C++ Variadic Templates

Over the last couple of months I’ve been building an Entity Component System in C++ for making games. The basic principle is to have every “thing” in the game represented by a unique (numerical) “Entity” ID, and to associate a set of “Components” with each entity, which are simple =struct=s. The interface for adding components to an entity had looked like this:

Entity e = ecs.newEntity();
ecs.addComponent<Position>(e);
ecs.getComponent<Position>(e) = Position{10, 10};
ecs.addComponent<Velocity>(e);
ecs.getComponent<Velocity>(e) = Velocity{5, 5};
ecs.addComponent<Rotation>(e);
ecs.getComponent<Rotation>(e) = Rotation{45.0f};

I had only written one game using this interface, and I had no time pressure, so the evident syntactic noise was bearable. However, I made the second game in a 48-hour game jam, so this repetition became unacceptable. The solution I came to was a variadic template, with the resulting interface:

Entity e = ecs.newEntity();
ecs.addComponents(e, Position{10, 10}, Velocity{5, 5}, Rotation{45.0f});

Variadic templates work by generating code at compile time. The key language features that make addComponents work are the ... syntax and std::tuple. addComponents is a recursive function. Each recursive call handles one (value), and has access to its type through Component, which can be used in the calls to addComponent and getComponent.

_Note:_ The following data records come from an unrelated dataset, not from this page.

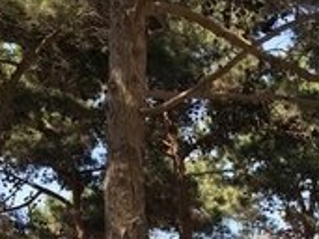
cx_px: 321
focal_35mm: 84
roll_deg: +0.3
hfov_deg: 22.4
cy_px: 409
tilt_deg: +1.6
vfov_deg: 15.5
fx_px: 774
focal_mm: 4.15
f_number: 2.2
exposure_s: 1/348
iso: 25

// Terminating case for variadic addComponents
inline auto addComponents(Entity e) {
  std::ignore = e;
  return std::tuple<>{};
}

// Variadic template to add components.
template <typename Component, typename... OtherComponents>
inline auto addComponents(Entity e, Component value,
                          OtherComponents... others) {
  addComponent<Component>(e);
  auto &component = getComponent<Component>(e);
  component = value;
  return std::tuple_cat(std::tuple<Component &>{component},
                        addComponents(e, others...));
}

What is strange is that this isn’t really run-time recursion, since separate code is generated which operates on the remaining components (others...). As you can see, a separate definition of addComponents that takes no parameters is defined to serve as the base case for what I can best describe as compile-time recursion! I found this solution of having a base case definition reminiscent of recursive definitions in Haskell.